指令 A: 在这段关于 Elasticsearch restAPI 的节选中，创建索引 test 时把分片数设成了多少？

Elasticsearch restAPI

操作索引

1.創建索引

PUT test
{
  "settings": {
    "number_of_replicas": 1,
    "number_of_shards": 3
  }
}

2.創建_mapping和type

PUT test/_mapping/goods
{
  "properties":{
    "title":{
      "type":"text",
      "analyzer":"ik_max_word"
    },
    "images":{
      "type":"keyword",
      "index":"false"
    },
    "price":{
      "type":"float"
    }
  }
}

text支持分詞，keyword不支持，每個字段store(額外存儲一份)默認都爲false，因爲本身就存儲了一份，通過GET請求可以在source可以看到。

3.查看索引

GET test

可以看到

{
  "test": {
    "aliases": {},
    "mappings": {
      "goods": {
        "properties": {
          "images": {
            "type": "keyword",
            "index": false
          },
          "price": {
            "type": "float"

输入材料:
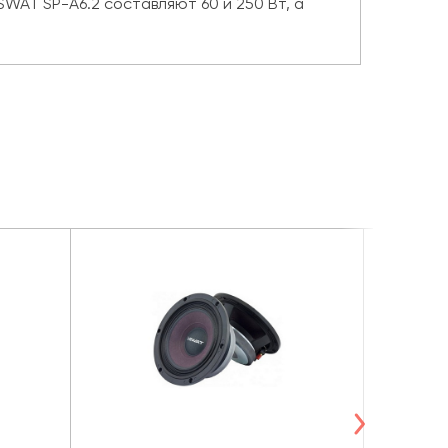
SWAT SP-A6.2 составляют 60 и 250 Вт, а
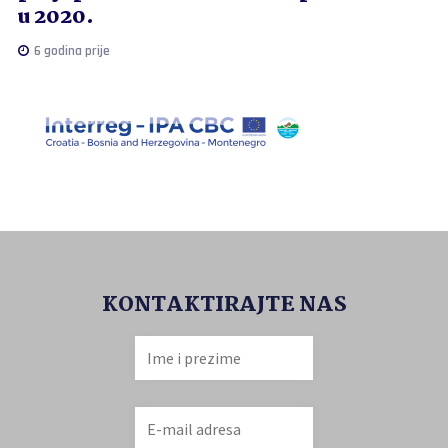
u 2020.
6 godina prije
KONTAKTIRAJTE NAS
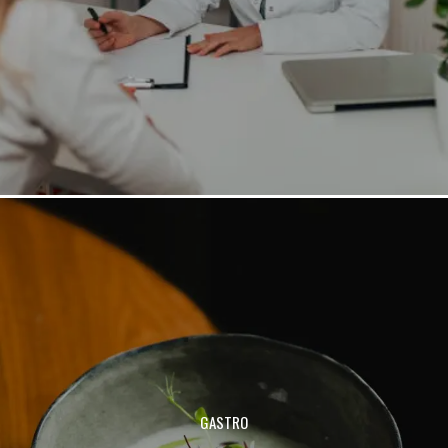
GASTRO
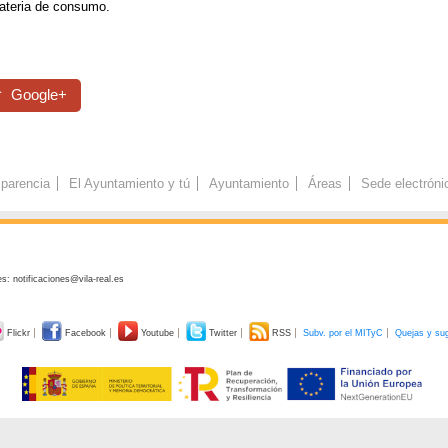
materia de consumo.
Google+
parencia
El Ayuntamiento y tú
Ayuntamiento
Áreas
Sede electróni
s: notificaciones@vila-real.es
Flickr
Facebook
Youtube
Twitter
RSS
Subv. por el MITyC
Quejas y su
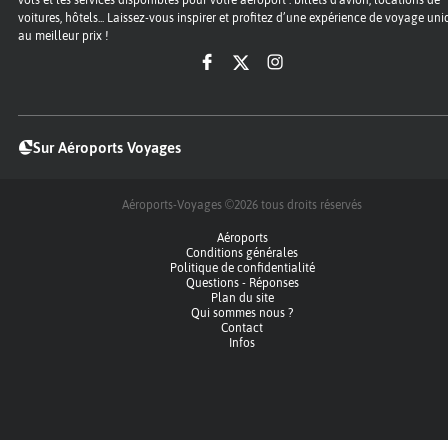
voitures, hôtels... Laissez-vous inspirer et profitez d’une expérience de voyage un
au meilleur prix !
Sur Aéroports Voyages
Aéroports-Voyages ©2026
tous droits réservés
Aéroports
Conditions générales
Politique de confidentialité
Questions - Réponses
Plan du site
Qui sommes nous ?
Contact
Infos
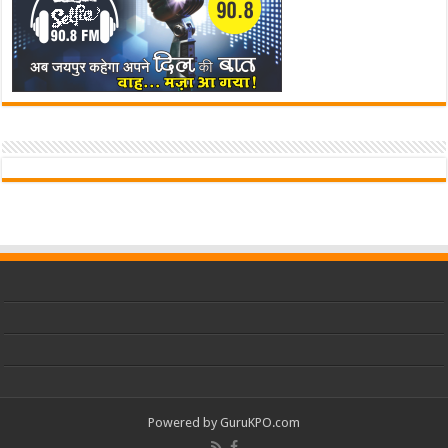
Powered by
GuruKPO.com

指令 B: 逐行原样引用上面全部记录中的文字，回答里不要包含图片。

任务回答 A: 3

任务回答 B:
SWAT SP-A6.2 составляют 60 и 250 Вт, а
u 2020.
6 godina prije
KONTAKTIRAJTE NAS
GASTRO
materia de consumo.
Google+
parencia
El Ayuntamiento y tú
Ayuntamiento
Áreas
Sede electróni
s: notificaciones@vila-real.es
Flickr
Facebook
Youtube
Twitter
RSS
Subv. por el MITyC
Quejas y su
voitures, hôtels... Laissez-vous inspirer et profitez d’une expérience de voyage un
au meilleur prix !
Sur Aéroports Voyages
Aéroports-Voyages ©2026
tous droits réservés
Aéroports
Conditions générales
Politique de confidentialité
Questions - Réponses
Plan du site
Qui sommes nous ?
Contact
Infos
Powered by
GuruKPO.com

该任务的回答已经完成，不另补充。